Not: “Guilty by Suspicion” (1991) oyuncu kadrosunda ve “Shark Tale” (2004) seslendirenler kadrosunda Scorsese ve De Niro bir araya geldi.

Mafya Babalarıyla Yakın Dostluklarıyla ve Şiddete Düşkünlüğüyle Ünlü Şarkıcı Sinatra Beyazperdede Canlandırılacak

“Şu rock’n roll’unla müziği sen katlettin. Müzik piyasasının başına gelenler hep senin suçun. Bu ülkede (Amerika Birleşik Devletleri) müziğin içine sen ettin… -You ruined music with your rock and roll. It’s your fault what’s happened to the music business.
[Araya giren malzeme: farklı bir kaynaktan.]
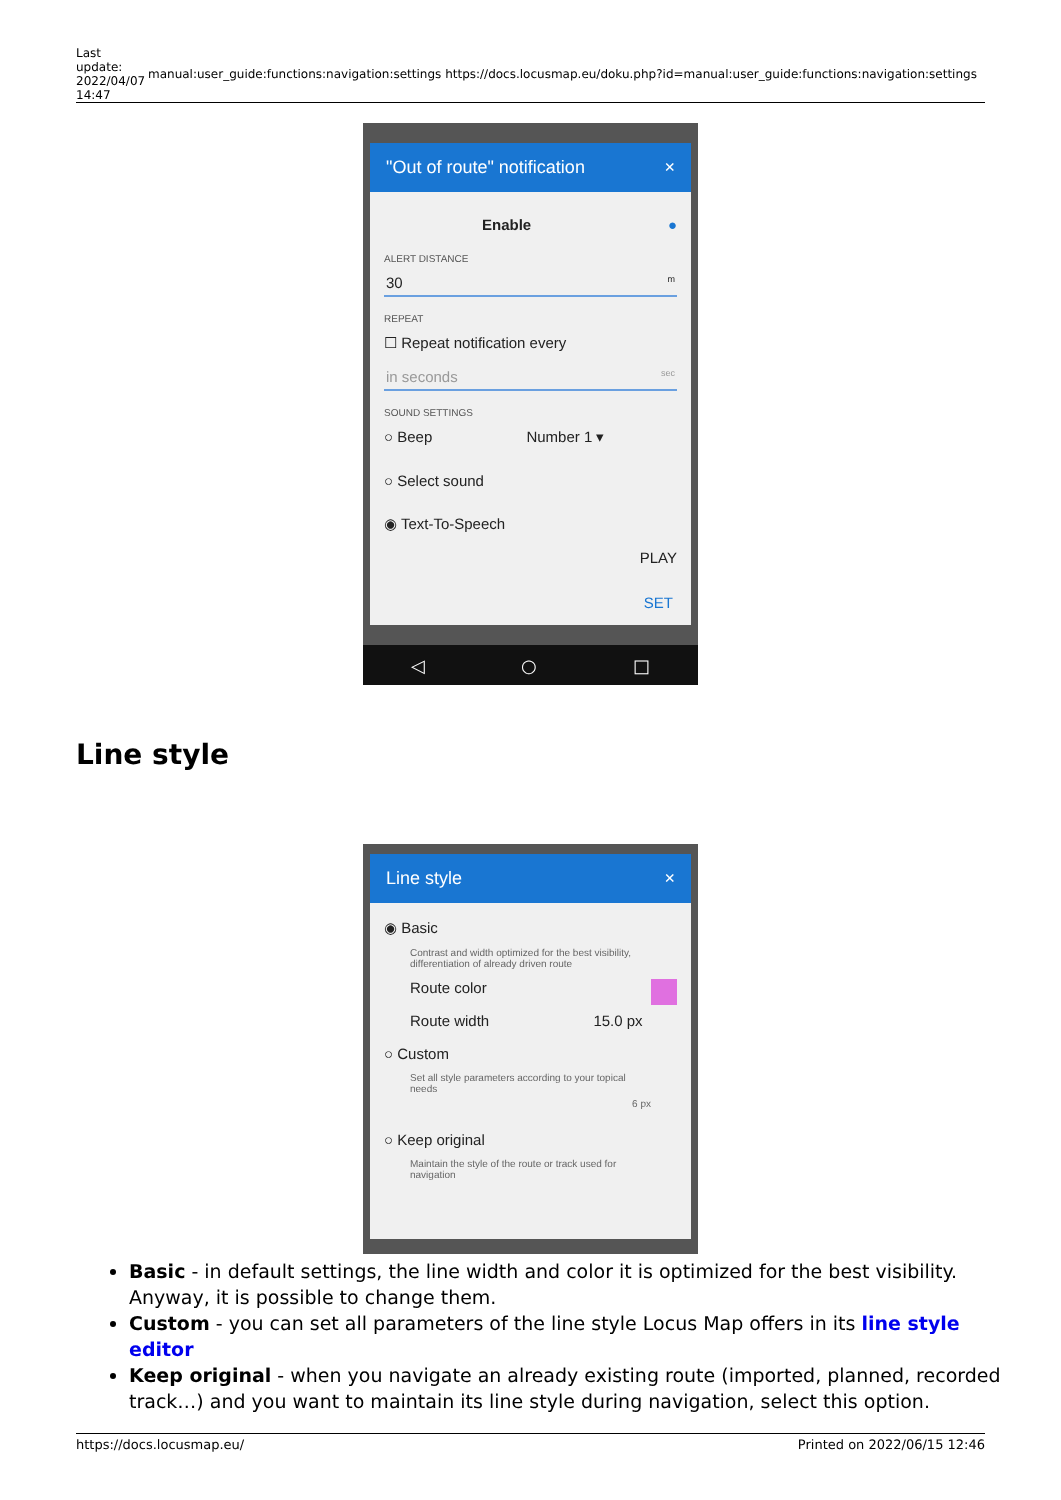| Last update: 2022/04/07 14:47 | manual:user_guide:functions:navigation:settings https://docs.locusmap.eu/doku.php?id=manual:user_guide:functions:navigation:settings |
"Out of route" notification ×
Enable ●
ALERT DISTANCE
30 m
REPEAT
☐ Repeat notification every
in seconds sec
SOUND SETTINGS
○ Beep Number 1 ▾
○ Select sound
◉ Text-To-Speech
PLAY
SET
◁ ○ □
Line style
Line style ×
◉ Basic
Contrast and width optimized for the best visibility, differentiation of already driven route
Route color
Route width 15.0 px
○ Custom
Set all style parameters according to your topical needs
6 px
○ Keep original
Maintain the style of the route or track used for navigation
Basic - in default settings, the line width and color it is optimized for the best visibility. Anyway, it is possible to change them.
Custom - you can set all parameters of the line style Locus Map offers in its line style editor
Keep original - when you navigate an already existing route (imported, planned, recorded track…) and you want to maintain its line style during navigation, select this option.
https://docs.locusmap.eu/ Printed on 2022/06/15 12:46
You’ve destroyed music in this country…”

Yaşam öyküsü Oscar ödüllü yönetmen Martin Scorsese tarafından çok yakında sinemaya uyarlanacak efsanevi şarkıcı Frank Sinatra, Türk asıllı Amerikalı işadamı, Atlantic Records (Atlantic Plak ve Müzik Şirketi) Sahibi Ahmet Ertegün’le (doğumu: 31 Temmuz 1923, İstanbul – ölümü: 14 Aralık 2006, New York) bir davette yüz yüze gelince Ertegün’e işte bu sözlerle hakaret etmişti.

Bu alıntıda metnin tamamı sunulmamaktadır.